BEGIN Passage to read
The results showed that for both groups, the probability of being in the preference-biased period increased soon after a trial began. To test the hypothesis that Groups A and B had different probabilities across the time segments, a mixed ANOVA on probabilities of being in the preference-biased period, with time segment as a within-subjects variable and group as a between-subjects variable, was conducted. The results showed a significant time segment effect, F(1.384, 30.445) = 339.091, p < .001, ηp2 = .939; a significant group effect, F(1, 22) = 7.770, p = .011; and a significant interaction between group and time segment, F(1.384, 30.445) = 10.064, p = .001, ηp2 = .314. These results indicated that, in general, Group B had a higher probability of being in the preference-biased period than did Group A, especially in the beginning time segments of a trial (Fig. 4a). Note that although Group A entered the preference-biased period later, they had a stronger gaze cascade effect. In contrast, Group B entered the preference-biased period earlier but had a weaker gaze cascade effect.

A t test was used to test the hypothesis that Group A and Group B differed in their average numbers of fixations per trial. We found that Group A (M = 29.0) had a significantly larger average number of fixations in a trial than did Group B (M = 13.3), t(22) = 4.44, p < .001, d = 1.75. Group A also had larger average numbers of fixations in the exploration period (Group A, M = 3.38; Group B, M = 1.88), t(22) = 8.46, p < .001, d = 3.37, and in the preference-biased state (Group A, M = 25.61; Group B, M = 11.5), t(22) = 4.10, p < .001, d = 1.62 (Fig. 4b). Note, however, that after normalizing for the total number of fixations, Group A (M = .147) and Group B (M = .173) did not differ in the fractions of their fixations in the exploration or preference-biased period, t(22) = – 1.11, p = .28, d = 0.45.
END Passage to read
BEGIN Information provided
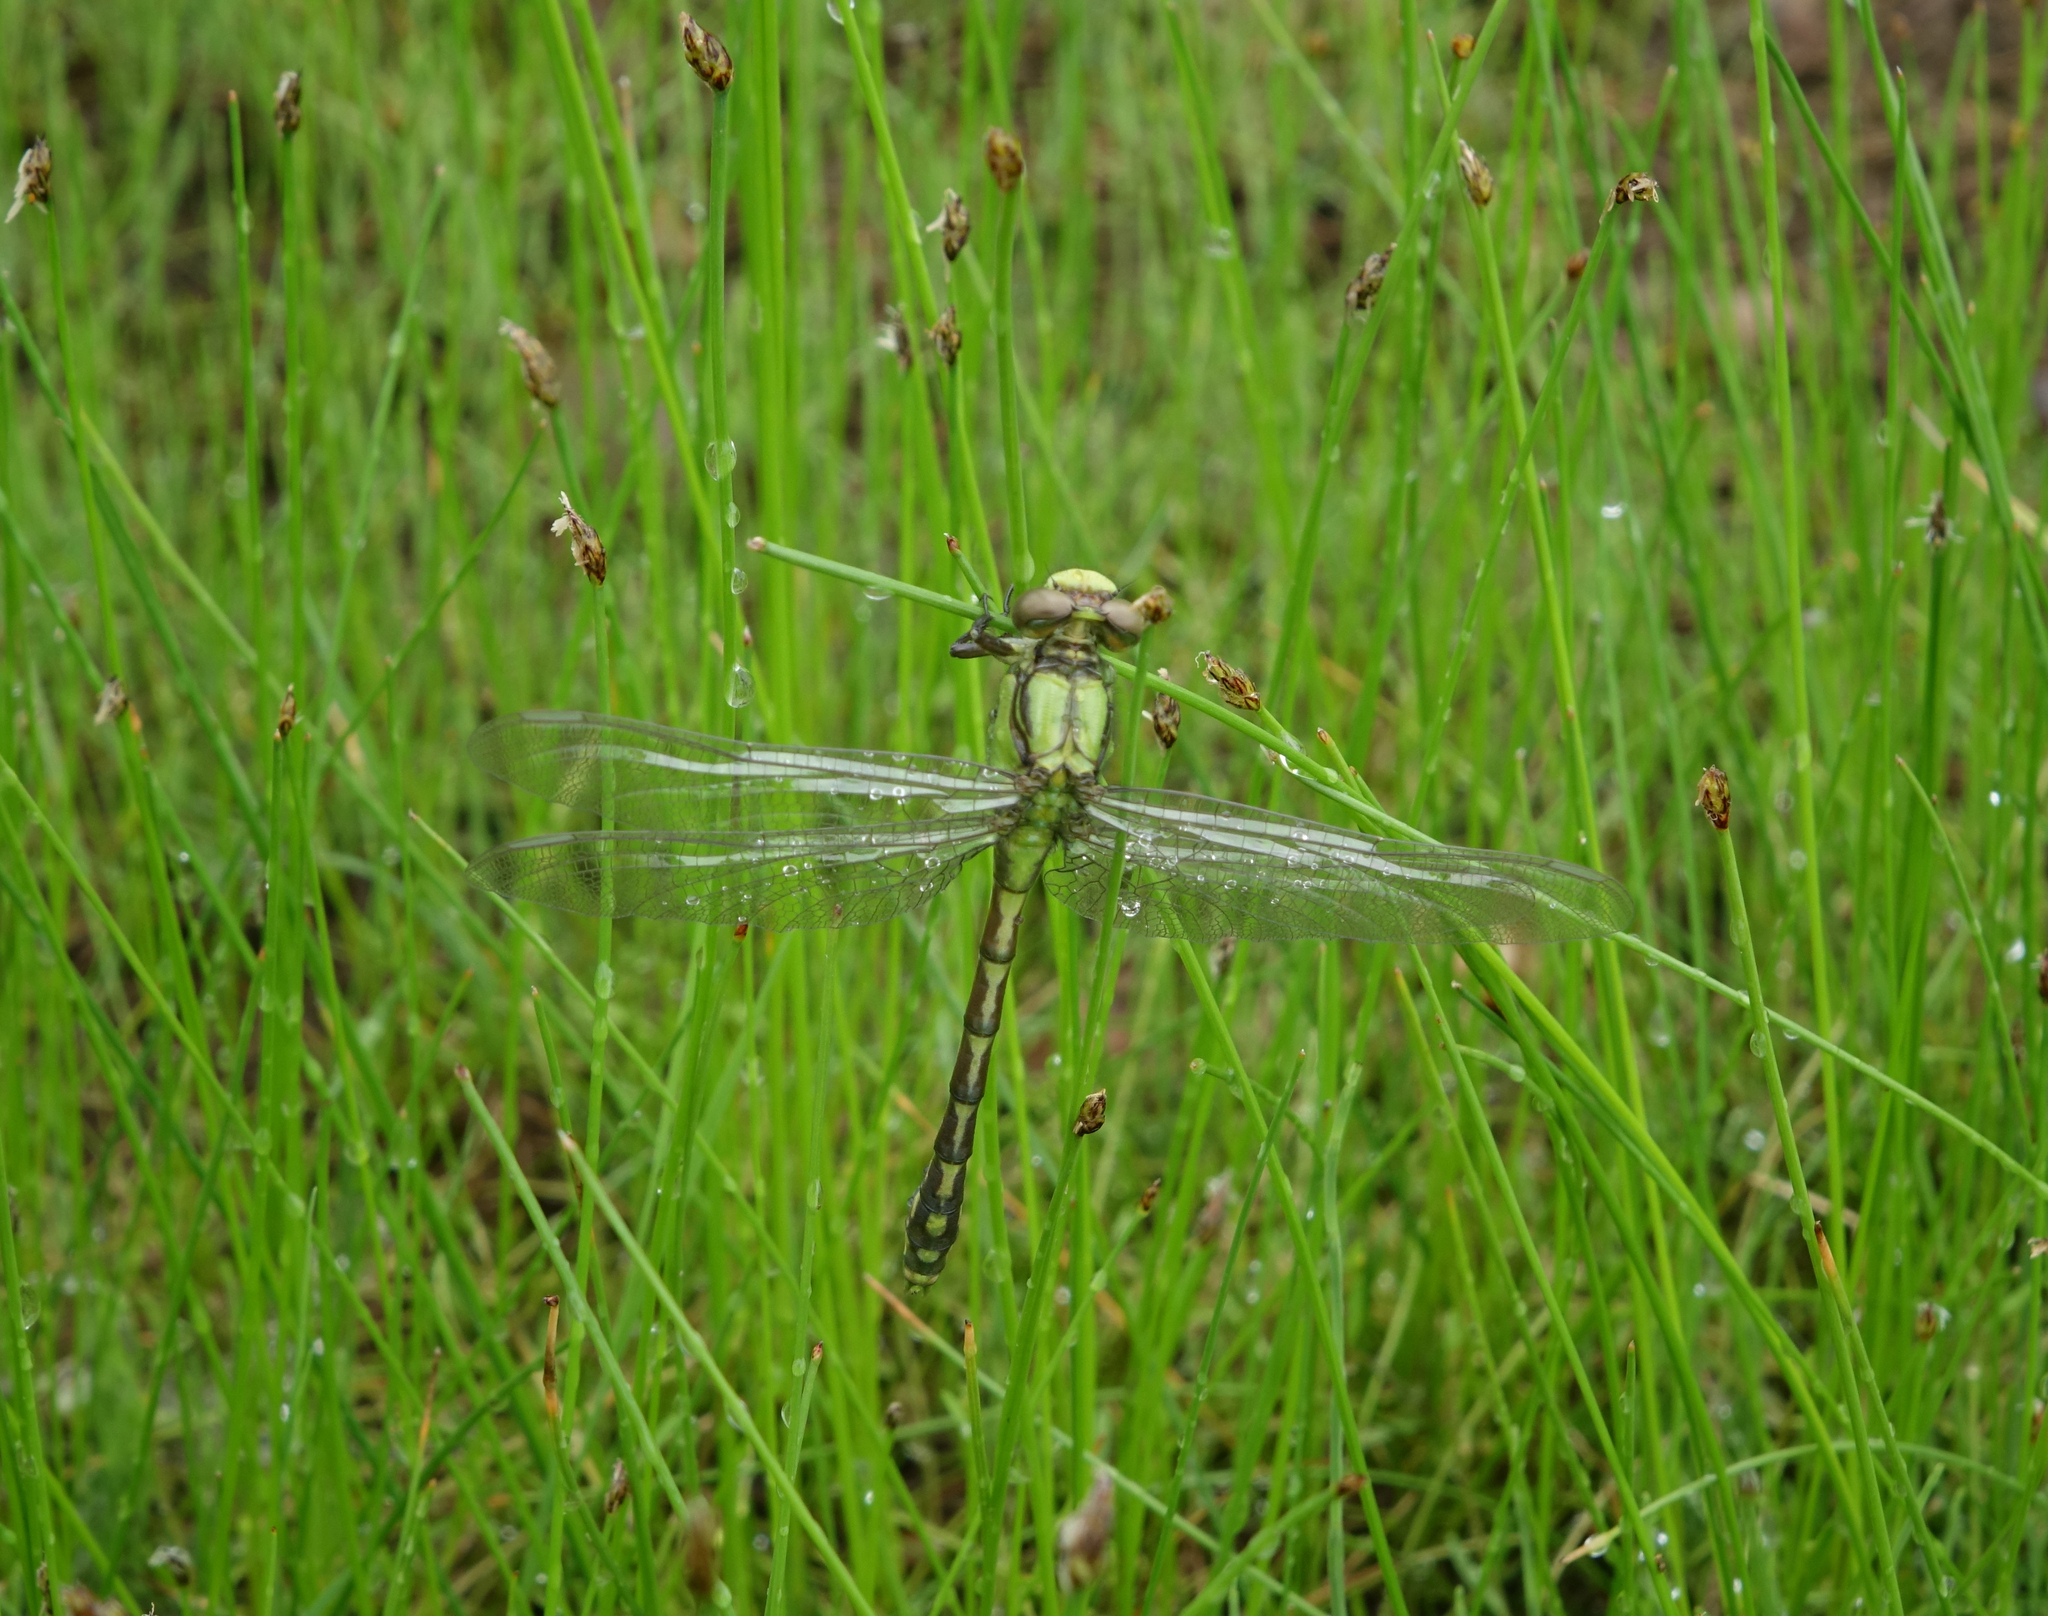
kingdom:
END Information provided
BEGIN Information provided
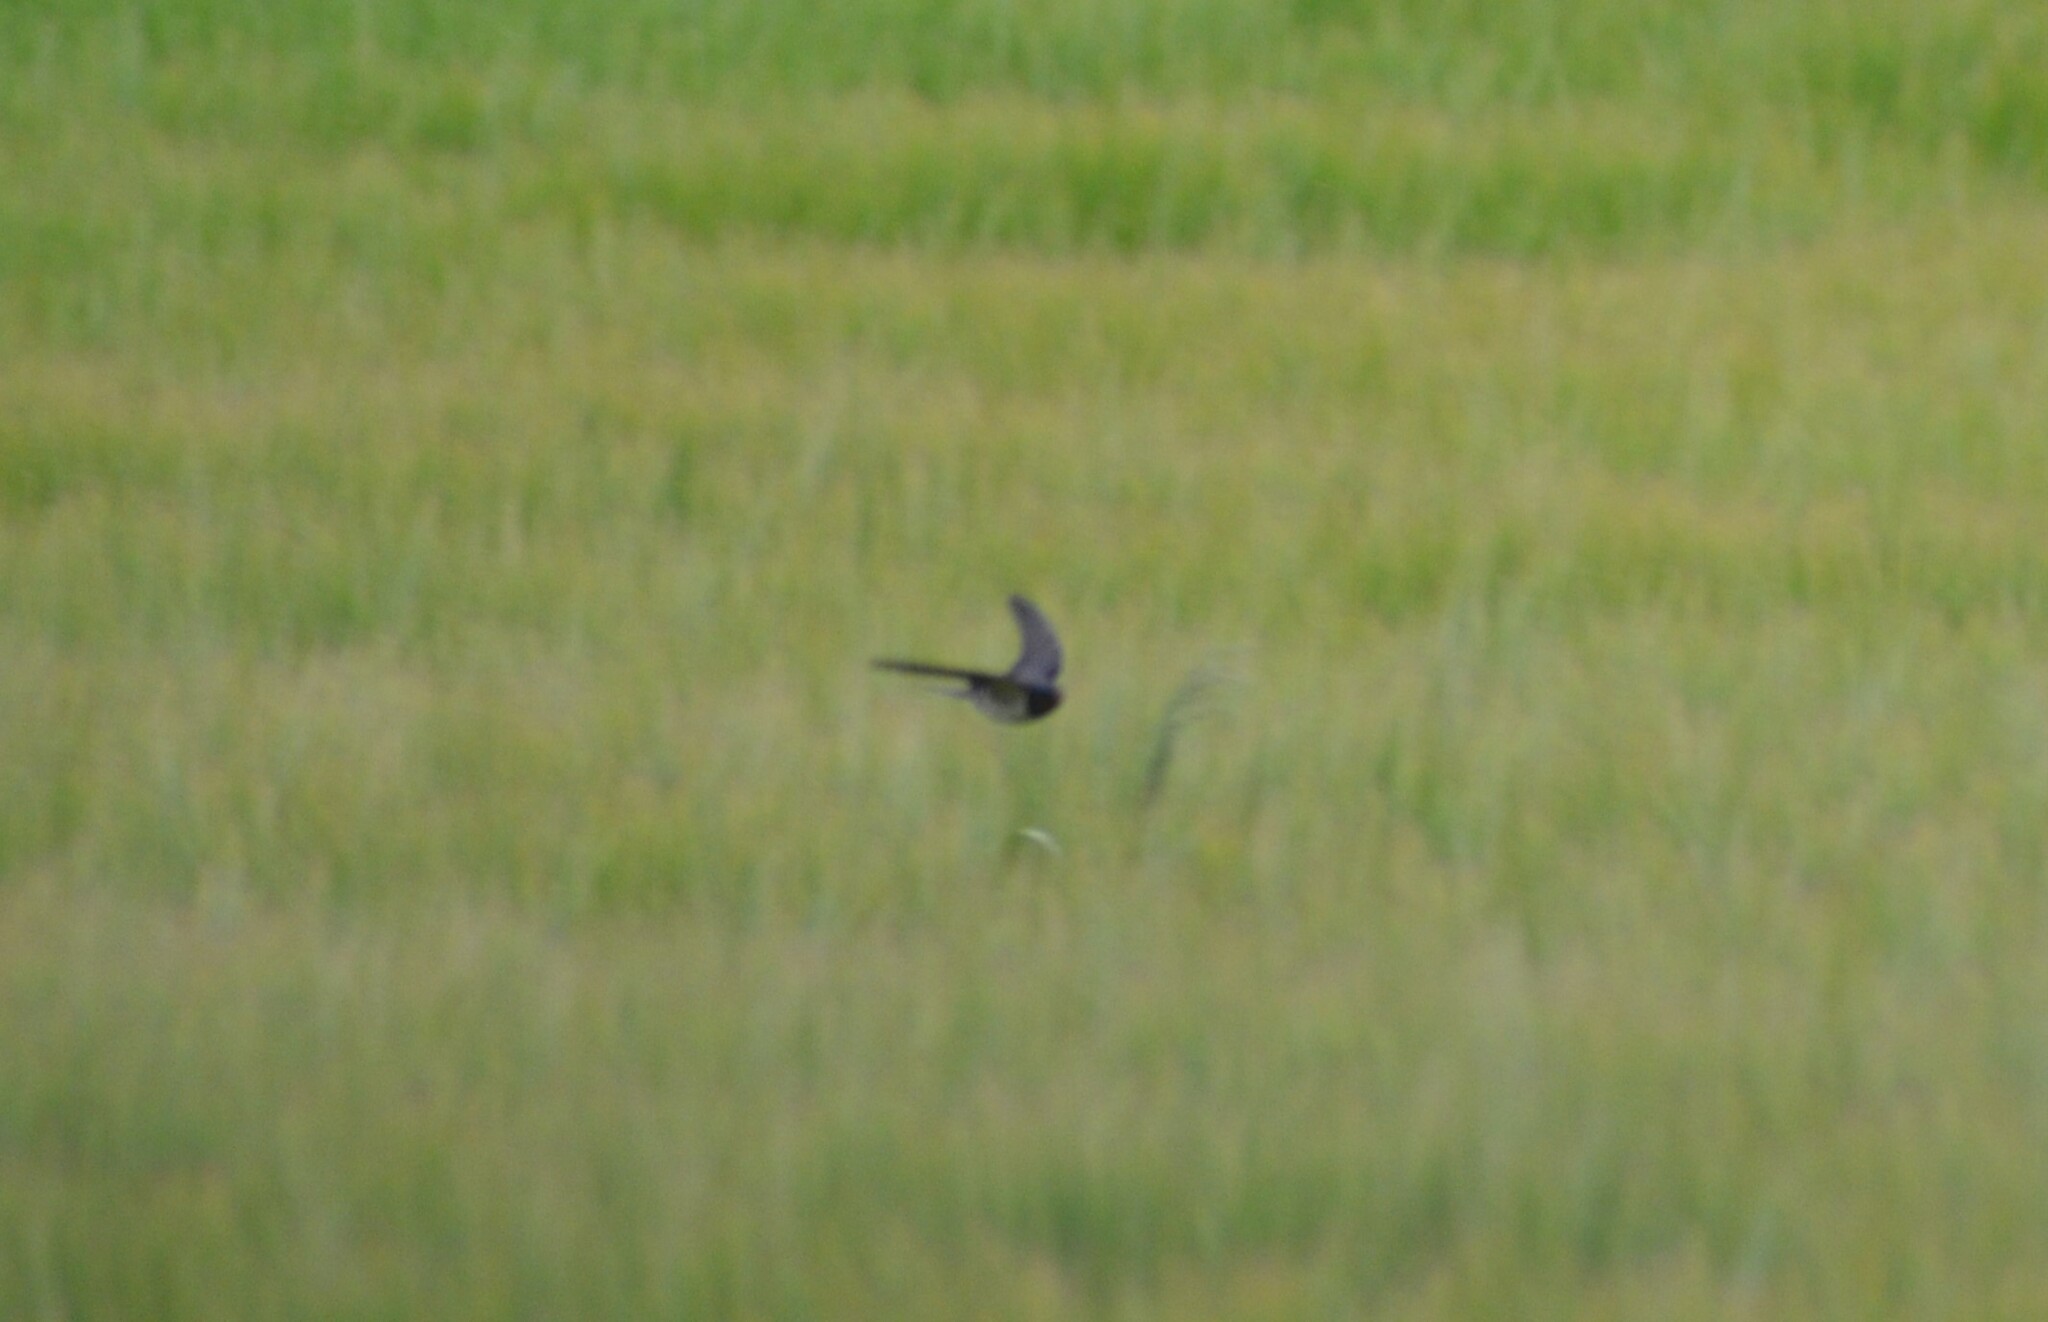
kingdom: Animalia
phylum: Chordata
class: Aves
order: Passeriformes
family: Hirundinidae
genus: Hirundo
END Information provided
Work to complete:
1 > In the gaze-cascade passage, list every effect size given with the symbol d.
2 > Retype the gaze-cascade passage verbatim, starting at "A t test was" and ending at "p = .28, d = 0.45.".
Draw only on the gaze-cascade passage and not on the material.

Answers per task:
1 > 1.75, 3.37, 1.62, 0.45

2 >
A t test was used to test the hypothesis that Group A and Group B differed in their average numbers of fixations per trial. We found that Group A (M = 29.0) had a significantly larger average number of fixations in a trial than did Group B (M = 13.3), t(22) = 4.44, p < .001, d = 1.75. Group A also had larger average numbers of fixations in the exploration period (Group A, M = 3.38; Group B, M = 1.88), t(22) = 8.46, p < .001, d = 3.37, and in the preference-biased state (Group A, M = 25.61; Group B, M = 11.5), t(22) = 4.10, p < .001, d = 1.62 (Fig. 4b). Note, however, that after normalizing for the total number of fixations, Group A (M = .147) and Group B (M = .173) did not differ in the fractions of their fixations in the exploration or preference-biased period, t(22) = – 1.11, p = .28, d = 0.45.